I haven’t done a list in awhile so let’s try one today to summarize down some topics I’ve been writing about recently. If you want to make your CRE processes work better keep these things in mind:
- Figure out what you are trying to solve for. A process that simplifies Lease Administration abstractions is not simply a lease admin process. It solves for data quality, resource availability, system capability trade-offs, time to data availability, etc. There are lots of ways to look at it. Know what you are trying to fix or improve before you start. Process for process’ sake is ineffective.
- Get the right people involved. Some people know and understand the problem more deeply than others. Often times those people that understand the problem aren’t even involved in the thing that is causing the issues. Do you really want to try and solve the problem without including the people impacted and just hope that you get it right without them? Similarly, don’t choose the same people over and over. You need to make sure you share accountability and responsibility across the team to give everyone a chance to grow.
- Implement but then iterate. It is unlikely that you will land on the perfect solution with your first attempt. Put something in place with the idea of adapting and changing as you go. Building in no room for flexibility is a recipe for creating even worse issues.
- Be open and transparent about what you are doing. There are few things worse for employees than changing a process and disrupting their workflows for what seems like no reason. If there are problems then the entire team should understand what is happening. Hiding issues from the ones causing them (even if they are not doing it on purpose) does not help anyone – it just delays the knowledge coming out once the problem gets even worse.

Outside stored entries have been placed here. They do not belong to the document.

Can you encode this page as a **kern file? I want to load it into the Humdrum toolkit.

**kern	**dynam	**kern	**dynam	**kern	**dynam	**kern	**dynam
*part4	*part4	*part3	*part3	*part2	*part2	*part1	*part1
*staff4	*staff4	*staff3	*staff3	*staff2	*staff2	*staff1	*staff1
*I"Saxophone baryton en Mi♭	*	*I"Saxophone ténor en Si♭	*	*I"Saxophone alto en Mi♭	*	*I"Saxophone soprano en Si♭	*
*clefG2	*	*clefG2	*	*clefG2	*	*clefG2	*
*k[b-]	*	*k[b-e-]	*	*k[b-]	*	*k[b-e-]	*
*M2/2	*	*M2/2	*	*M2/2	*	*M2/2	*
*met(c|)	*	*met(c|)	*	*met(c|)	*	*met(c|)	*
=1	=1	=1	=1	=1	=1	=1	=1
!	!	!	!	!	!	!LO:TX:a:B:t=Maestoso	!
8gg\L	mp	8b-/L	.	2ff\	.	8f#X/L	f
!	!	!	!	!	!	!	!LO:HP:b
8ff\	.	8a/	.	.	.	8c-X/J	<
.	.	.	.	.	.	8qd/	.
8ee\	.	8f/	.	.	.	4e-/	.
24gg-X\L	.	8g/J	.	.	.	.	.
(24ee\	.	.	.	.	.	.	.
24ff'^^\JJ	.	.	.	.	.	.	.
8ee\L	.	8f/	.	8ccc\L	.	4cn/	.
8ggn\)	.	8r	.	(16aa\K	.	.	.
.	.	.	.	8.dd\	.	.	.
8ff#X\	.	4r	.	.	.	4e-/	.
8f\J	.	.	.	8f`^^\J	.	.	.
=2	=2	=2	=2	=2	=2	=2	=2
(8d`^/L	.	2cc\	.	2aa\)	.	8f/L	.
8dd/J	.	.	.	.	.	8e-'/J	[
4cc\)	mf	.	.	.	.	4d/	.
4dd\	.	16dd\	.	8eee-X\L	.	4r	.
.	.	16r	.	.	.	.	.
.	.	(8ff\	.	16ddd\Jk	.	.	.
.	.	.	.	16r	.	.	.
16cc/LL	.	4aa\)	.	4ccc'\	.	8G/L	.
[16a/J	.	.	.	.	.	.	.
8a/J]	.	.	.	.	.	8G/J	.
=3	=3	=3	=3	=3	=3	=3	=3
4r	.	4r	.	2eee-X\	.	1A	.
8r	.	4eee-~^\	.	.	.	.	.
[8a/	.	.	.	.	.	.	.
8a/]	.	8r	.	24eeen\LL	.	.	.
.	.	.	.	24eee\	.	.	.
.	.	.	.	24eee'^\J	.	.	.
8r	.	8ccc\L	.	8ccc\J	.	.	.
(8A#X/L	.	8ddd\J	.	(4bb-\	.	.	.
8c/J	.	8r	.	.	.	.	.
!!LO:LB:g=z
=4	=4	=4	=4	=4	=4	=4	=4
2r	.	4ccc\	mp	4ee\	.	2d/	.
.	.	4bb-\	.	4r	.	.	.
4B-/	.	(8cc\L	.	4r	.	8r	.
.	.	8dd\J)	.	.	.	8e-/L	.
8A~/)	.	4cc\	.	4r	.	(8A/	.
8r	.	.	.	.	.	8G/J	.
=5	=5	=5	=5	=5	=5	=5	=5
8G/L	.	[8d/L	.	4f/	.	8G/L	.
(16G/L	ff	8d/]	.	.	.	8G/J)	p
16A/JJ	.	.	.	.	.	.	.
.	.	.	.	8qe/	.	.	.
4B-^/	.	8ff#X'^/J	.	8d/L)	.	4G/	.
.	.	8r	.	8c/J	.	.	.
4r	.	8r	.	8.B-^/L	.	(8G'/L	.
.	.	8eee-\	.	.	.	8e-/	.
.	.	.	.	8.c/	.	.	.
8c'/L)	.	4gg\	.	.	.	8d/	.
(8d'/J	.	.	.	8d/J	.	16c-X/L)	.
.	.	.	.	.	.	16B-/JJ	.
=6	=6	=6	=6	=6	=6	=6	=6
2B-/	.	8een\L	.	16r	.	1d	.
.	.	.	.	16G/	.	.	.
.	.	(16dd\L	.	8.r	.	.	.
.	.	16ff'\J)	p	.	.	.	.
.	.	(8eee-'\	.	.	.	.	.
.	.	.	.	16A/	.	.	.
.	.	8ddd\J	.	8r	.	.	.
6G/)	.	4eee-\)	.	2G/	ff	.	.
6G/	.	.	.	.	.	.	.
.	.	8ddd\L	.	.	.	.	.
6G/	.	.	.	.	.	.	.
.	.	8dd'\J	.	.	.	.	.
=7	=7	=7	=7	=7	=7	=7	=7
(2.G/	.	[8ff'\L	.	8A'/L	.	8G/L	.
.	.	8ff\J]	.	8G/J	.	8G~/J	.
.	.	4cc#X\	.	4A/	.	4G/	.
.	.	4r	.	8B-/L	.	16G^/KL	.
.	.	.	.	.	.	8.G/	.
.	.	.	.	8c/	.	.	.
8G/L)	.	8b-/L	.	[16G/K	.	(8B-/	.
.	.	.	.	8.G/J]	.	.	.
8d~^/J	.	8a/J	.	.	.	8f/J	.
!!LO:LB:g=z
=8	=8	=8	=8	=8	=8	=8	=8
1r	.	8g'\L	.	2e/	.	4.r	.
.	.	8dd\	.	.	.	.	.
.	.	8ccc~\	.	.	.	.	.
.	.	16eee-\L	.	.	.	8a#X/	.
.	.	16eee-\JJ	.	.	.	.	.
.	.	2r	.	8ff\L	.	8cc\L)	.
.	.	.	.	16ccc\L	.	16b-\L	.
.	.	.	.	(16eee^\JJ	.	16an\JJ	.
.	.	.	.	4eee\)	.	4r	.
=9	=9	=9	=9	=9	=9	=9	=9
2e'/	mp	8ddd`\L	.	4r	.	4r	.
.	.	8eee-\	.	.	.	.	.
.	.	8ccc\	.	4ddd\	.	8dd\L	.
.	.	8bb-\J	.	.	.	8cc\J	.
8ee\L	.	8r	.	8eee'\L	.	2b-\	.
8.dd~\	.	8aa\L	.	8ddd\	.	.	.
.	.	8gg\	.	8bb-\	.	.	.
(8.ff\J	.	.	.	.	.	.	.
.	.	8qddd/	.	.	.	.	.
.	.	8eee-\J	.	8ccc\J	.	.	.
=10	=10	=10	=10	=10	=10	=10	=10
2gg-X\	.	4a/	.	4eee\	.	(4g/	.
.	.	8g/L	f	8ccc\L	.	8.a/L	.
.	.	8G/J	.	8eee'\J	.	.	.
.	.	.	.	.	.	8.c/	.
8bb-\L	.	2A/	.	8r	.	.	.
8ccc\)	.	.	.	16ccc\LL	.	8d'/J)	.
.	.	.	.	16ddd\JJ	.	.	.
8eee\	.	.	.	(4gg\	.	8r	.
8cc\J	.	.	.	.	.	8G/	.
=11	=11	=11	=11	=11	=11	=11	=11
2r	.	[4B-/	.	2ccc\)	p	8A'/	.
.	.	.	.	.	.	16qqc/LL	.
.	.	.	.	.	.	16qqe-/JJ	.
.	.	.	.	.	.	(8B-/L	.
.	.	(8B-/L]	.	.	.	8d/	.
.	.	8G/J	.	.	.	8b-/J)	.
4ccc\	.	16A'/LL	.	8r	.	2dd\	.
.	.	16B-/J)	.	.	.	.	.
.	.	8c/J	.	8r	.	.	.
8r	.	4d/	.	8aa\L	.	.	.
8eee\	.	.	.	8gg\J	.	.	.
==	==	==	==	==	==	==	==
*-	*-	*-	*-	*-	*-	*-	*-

- DO NOT ASSUME TECHNOLOGY IS THE ANSWER. Finally, never assume that technology can magically solve your process problems. Technology is often a mask for issues or an easy scapegoat for what is really going wrong. If I had a dollar for every time someone blamed technology for their lack of performance I’d be quite a few dollars richer. Technology may or may not be part of an answer but don’t assume that it will be. Sometimes it does nothing but make things worse because it doesn’t address the root causes (i.e. PEOPLE).